Provided material>
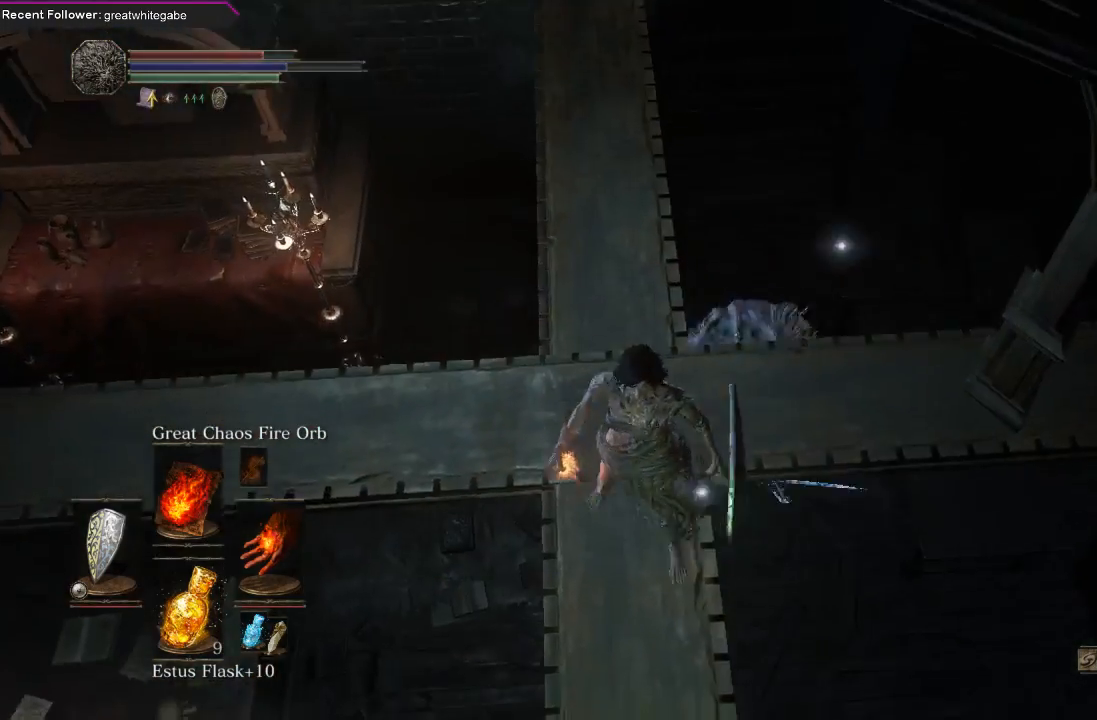
{"buttons": [], "left_stick": "center", "right_stick": "up", "events": [[100, "left_stick", "center"], [233, "left_stick", "up"], [367, "left_stick", "center"], [500, "right_stick", "up"]]}
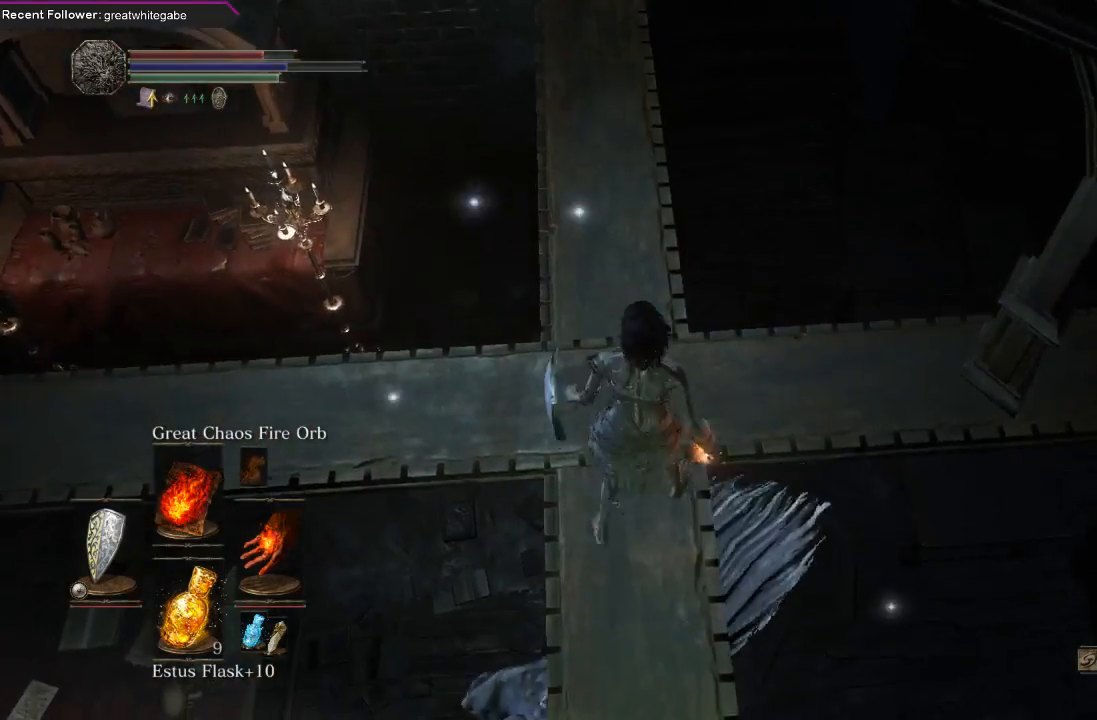
{"buttons": [], "left_stick": "down", "right_stick": "center", "events": [[167, "left_stick", "down"], [467, "right_stick", "center"]]}
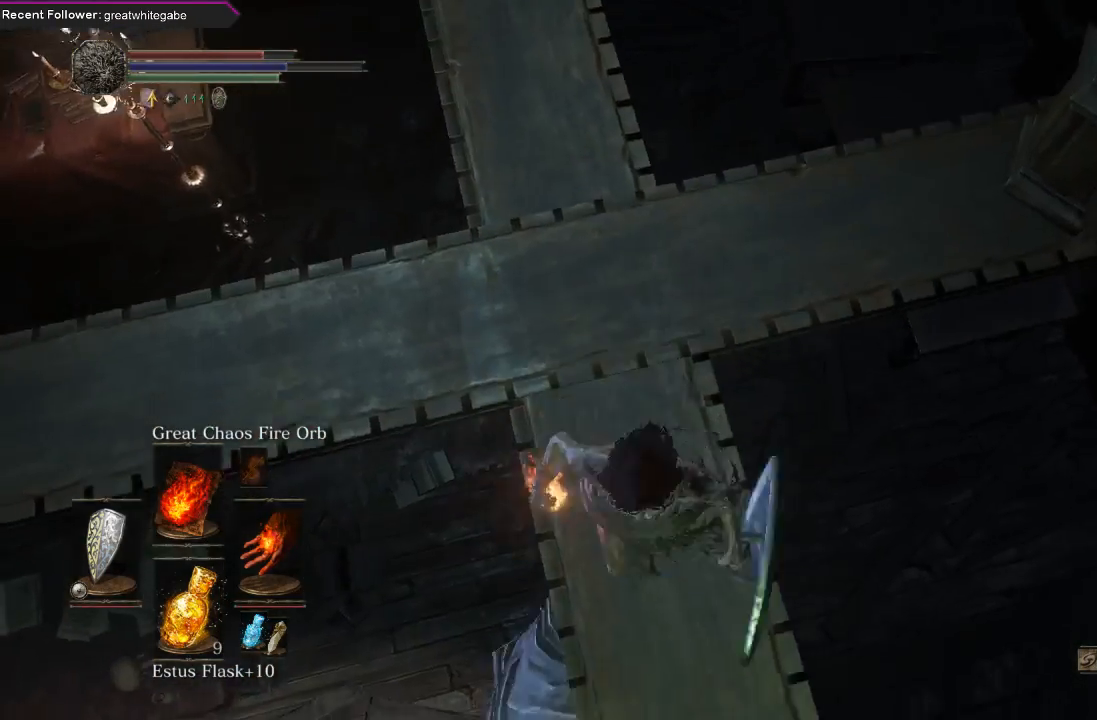
{"buttons": [], "left_stick": "center", "right_stick": "center", "events": [[200, "left_stick", "center"], [333, "R3", "down"], [500, "R3", "up"]]}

About this task>
How many of the lines in the material hold the word "down"? Give that number alone.

Answer space>
2